Research from Canfitpro, Canada’s largest certification organization for fitness professionals, shows that functional fitness is the fastest growing workout trend in Canada, but an F45 class doesn’t exactly feel aimed at older people who might be concerned about snow shovelling injuries. This 40-something was definitely a Gen X outlier, nodding along awkwardly to talk of hangovers and Coachella. It’s not cheap either: a week of unlimited classes at F45 runs between $60 and $68. But research shows that millennials prioritize experiences, including fitness experiences, over acquisition. Their parents might have spent money on a car, while they’ll spend it on the right training session.

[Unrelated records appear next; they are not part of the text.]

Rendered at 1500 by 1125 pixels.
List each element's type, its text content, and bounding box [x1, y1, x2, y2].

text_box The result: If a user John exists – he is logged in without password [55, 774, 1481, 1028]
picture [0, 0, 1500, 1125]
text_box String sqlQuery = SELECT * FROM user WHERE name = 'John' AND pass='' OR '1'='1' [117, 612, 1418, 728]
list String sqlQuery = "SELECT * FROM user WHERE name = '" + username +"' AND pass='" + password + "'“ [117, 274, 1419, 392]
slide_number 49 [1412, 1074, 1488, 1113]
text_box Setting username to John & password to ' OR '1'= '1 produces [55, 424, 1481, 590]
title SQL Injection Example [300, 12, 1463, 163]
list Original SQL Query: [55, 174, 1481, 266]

“Our target demo is time-strapped 20-to-45 professionals, but we can cater to all fitness levels and ages,” said Smith. “Basically anyone who wants to get results efficiently.” In exercise as in life, our cultural obsession with efficiency may be the common ground between generations. We all feel crunched, and so we all do crunches as quickly as we can—at least until we turn to the next faster, better, hotter workout waiting to hit the marketplace.